SET OF TASKS:
1. Copy the entries from the line with "scientific name: Lasius japonicus" to the line with "order: Anseriformes", both lines included.
2. Write the next part of the network forensics course overview, picking up after its last sentence.

====== DOCUMENT SEGMENT

The Network Evidence Landscape

What this course is

This is a practical network detection and forensics course — packet-level investigation, protocol analysis, signature detection, and network security monitoring across the full investigation lifecycle. Fifteen modules take you from the network evidence landscape through production NSM architecture, covering every protocol and technique that matters for modern network investigation.

The network saw everything. The packets that carried the C2 commands, the DNS queries that resolved the attacker's infrastructure, the exfiltration that moved the data out, the lateral movement that spread the compromise — every action an attacker takes on a network produces evidence that an investigator can recover. Disk forensics requires a disk. Memory forensics requires a capture. Log analysis requires logs. But the wire was always there, and if you had sensors in place, the evidence was recorded.

This course teaches the investigation methodology that turns raw network evidence into findings. Not Wireshark display filters — systematic investigation using Zeek logs, Suricata signatures, full-packet capture analysis, NetFlow analytics, and DNS trail reconstruction. The existing Wireshark skill on this platform teaches tool mechanics. This course starts where that skill ends — the methodology, the detection engineering, and the architectural decisions that determine whether evidence exists when you need it.

Every investigation scenario uses Northgate Engineering PCAPs — realistic network traffic with attack indicators buried in legitimate enterprise noise. Five NE incidents thread through the course, two cross-reference the Practical IR course scenarios, two cross-reference Linux IR, and the capstone (INC-NE-2026-0830) is an NF-exclusive investigation. If you've completed IR or Linux IR, you'll investigate the same incidents from a fundamentally different evidence source — the network perspective that endpoint evidence alone can't provide.

What this course teaches

Fifteen modules across four phases. NF0 and NF1 are free — no account required.

Phase 1 — Foundations (NF0, NF1). You are here now. NF0 establishes why network evidence matters, introduces the five network evidence types (full-packet capture, session metadata, transaction logs, alert data, statistical records), the Capture-Detect-Investigate methodology, the NSM philosophy, the toolchain, and the NE scenarios. NF1 walks you through building your NSM sensor — an Ubuntu VM with Zeek and Suricata configured to process PCAP files and live traffic.

============
====== THE DATA

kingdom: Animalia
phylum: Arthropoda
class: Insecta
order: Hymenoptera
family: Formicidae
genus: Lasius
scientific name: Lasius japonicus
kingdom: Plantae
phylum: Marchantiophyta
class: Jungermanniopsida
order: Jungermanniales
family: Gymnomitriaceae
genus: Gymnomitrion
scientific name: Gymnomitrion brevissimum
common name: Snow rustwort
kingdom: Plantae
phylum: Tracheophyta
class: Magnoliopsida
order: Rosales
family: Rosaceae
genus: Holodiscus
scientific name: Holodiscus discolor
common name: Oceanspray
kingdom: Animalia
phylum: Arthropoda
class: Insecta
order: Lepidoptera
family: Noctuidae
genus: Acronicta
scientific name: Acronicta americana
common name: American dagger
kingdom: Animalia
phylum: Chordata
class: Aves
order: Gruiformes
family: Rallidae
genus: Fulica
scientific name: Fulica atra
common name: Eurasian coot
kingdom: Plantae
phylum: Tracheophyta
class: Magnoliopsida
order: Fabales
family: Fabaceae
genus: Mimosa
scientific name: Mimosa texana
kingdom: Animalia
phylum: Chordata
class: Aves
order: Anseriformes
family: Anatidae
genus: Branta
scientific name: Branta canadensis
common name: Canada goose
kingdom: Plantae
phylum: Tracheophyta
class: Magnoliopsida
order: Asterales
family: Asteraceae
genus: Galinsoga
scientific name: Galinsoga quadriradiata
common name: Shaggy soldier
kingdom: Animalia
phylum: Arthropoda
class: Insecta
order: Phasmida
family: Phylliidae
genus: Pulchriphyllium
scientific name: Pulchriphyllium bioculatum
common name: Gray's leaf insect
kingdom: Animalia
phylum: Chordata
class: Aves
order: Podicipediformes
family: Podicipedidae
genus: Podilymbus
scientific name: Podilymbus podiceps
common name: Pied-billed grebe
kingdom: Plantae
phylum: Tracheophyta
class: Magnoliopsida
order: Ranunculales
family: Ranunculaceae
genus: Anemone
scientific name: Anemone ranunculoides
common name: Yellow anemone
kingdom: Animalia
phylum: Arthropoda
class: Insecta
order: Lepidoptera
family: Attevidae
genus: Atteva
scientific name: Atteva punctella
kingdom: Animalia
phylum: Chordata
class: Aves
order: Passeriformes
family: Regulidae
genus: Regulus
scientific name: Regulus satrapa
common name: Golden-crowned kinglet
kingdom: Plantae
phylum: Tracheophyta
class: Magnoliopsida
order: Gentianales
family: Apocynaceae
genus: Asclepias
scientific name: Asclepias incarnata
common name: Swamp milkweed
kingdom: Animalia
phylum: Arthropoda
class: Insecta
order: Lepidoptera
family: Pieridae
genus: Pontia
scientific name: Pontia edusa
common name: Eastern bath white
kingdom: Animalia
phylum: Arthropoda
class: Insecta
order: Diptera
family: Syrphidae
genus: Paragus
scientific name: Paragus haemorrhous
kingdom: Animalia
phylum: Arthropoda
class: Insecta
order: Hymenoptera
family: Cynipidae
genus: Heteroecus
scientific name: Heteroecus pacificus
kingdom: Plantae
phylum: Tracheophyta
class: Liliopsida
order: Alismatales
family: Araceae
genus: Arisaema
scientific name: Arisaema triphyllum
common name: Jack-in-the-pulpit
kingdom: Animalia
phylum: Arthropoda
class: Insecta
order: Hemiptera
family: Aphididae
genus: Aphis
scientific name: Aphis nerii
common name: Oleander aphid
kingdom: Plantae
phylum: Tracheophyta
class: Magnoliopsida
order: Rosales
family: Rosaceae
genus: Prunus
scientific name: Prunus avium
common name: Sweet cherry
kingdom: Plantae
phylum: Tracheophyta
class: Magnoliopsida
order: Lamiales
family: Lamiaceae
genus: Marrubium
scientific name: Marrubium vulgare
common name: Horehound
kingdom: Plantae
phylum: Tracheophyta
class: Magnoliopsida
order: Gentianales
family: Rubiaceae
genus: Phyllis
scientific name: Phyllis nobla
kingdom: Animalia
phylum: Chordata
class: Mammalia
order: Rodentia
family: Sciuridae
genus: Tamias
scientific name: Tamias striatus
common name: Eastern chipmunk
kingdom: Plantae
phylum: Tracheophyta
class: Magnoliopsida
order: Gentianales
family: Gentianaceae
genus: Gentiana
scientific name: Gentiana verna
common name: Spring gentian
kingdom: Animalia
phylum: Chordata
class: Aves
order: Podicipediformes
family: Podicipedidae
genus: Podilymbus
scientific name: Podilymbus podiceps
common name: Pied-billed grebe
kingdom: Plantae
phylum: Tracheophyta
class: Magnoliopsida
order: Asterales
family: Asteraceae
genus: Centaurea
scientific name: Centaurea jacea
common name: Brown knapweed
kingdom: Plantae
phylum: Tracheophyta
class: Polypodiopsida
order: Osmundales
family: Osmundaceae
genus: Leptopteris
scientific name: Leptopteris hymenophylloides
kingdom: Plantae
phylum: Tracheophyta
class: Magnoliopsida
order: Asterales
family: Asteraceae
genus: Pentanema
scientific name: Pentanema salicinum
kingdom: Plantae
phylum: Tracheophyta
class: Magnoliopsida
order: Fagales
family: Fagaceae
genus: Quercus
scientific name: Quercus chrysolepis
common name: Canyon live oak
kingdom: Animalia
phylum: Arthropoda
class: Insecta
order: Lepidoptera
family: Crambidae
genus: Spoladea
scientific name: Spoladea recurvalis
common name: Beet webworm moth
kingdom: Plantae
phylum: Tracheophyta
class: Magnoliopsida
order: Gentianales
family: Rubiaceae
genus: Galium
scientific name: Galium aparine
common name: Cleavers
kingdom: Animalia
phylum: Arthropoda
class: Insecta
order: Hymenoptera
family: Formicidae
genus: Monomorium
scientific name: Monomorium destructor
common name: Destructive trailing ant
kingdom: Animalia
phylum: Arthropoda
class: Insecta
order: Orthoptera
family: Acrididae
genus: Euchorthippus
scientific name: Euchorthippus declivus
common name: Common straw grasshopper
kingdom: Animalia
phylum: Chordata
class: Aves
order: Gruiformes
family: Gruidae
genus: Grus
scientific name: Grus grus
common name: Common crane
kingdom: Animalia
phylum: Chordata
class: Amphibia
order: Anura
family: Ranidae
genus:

============

THE RESULTS:
1.
scientific name: Lasius japonicus
kingdom: Plantae
phylum: Marchantiophyta
class: Jungermanniopsida
order: Jungermanniales
family: Gymnomitriaceae
genus: Gymnomitrion
scientific name: Gymnomitrion brevissimum
common name: Snow rustwort
kingdom: Plantae
phylum: Tracheophyta
class: Magnoliopsida
order: Rosales
family: Rosaceae
genus: Holodiscus
scientific name: Holodiscus discolor
common name: Oceanspray
kingdom: Animalia
phylum: Arthropoda
class: Insecta
order: Lepidoptera
family: Noctuidae
genus: Acronicta
scientific name: Acronicta americana
common name: American dagger
kingdom: Animalia
phylum: Chordata
class: Aves
order: Gruiformes
family: Rallidae
genus: Fulica
scientific name: Fulica atra
common name: Eurasian coot
kingdom: Plantae
phylum: Tracheophyta
class: Magnoliopsida
order: Fabales
family: Fabaceae
genus: Mimosa
scientific name: Mimosa texana
kingdom: Animalia
phylum: Chordata
class: Aves
order: Anseriformes

2.
Phase 2 — Protocol Analysis (NF2–NF7). Six modules covering the protocols that matter for investigation. PCAP acquisition and management — capture methods, BPF filters, storage strategy, and evidence handling (NF2). DNS — the protocol that sees everything: query logs, passive DNS, tunneling detection, DGA identification, and DNS-based C2 (NF3). HTTP/HTTPS and web traffic analysis — URL analysis, TLS fingerprinting (JA3/JA4), certificate anomaly detection, and web-based C2 identification through encrypted traffic (NF4). SMB, RPC, and Windows network protocols — lateral movement detection, file transfer analysis, named pipe activity, and AD replication traffic (NF5). SSH, tunneling, and encrypted channels — SSH session analysis, port forwarding detection, tunnel identification, and encrypted channel anomaly detection (NF6). Email protocols and phishing investigation — SMTP analysis, header forensics, attachment extraction, and phishing delivery chain reconstruction (NF7).

Phase 3 — Detection and Hunting (NF8–NF11). Four modules building the detection and hunting capability. Suricata rule writing and signature detection — rule syntax, protocol-specific signatures, performance tuning, and a production rule library (NF8). C2 detection and beacon analysis — beacon interval analysis, JA3/JA4 fingerprinting for C2 identification, DNS-based C2, and encrypted C2 detection through traffic analysis (NF9). NetFlow, IPFIX, and traffic analytics — flow-based investigation, volume anomalies, long-connection detection, and statistical analysis for exfiltration identification (NF10). Network threat hunting — hypothesis-driven hunting with Zeek logs and NetFlow, hunting cadence, and the query library that makes hunting sustainable (NF11).

Phase 4 — Investigation and Capstone (NF12–NF14). Three modules applying everything to complete investigations. Network evidence in incident response — integrating network findings with endpoint and cloud evidence, timeline construction from network data, and the network evidence section of an IR report (NF12). NSM architecture for production — sensor placement strategy, capture points, retention planning, performance tuning, and scaling from lab to enterprise (NF13). Capstone: INC-NE-2026-0830 — a complete network investigation with no guidance, using every technique from the course (NF14).

You can study the course linearly (NF0 → NF14) or selectively once Phase 1 is complete. Phase 2 modules can be reordered based on your investigation focus — if DNS is your priority, start with NF3; if lateral movement matters most, start with NF5. Phase 3 requires Phase 2 concepts. Phase 4 requires Phases 2 and 3.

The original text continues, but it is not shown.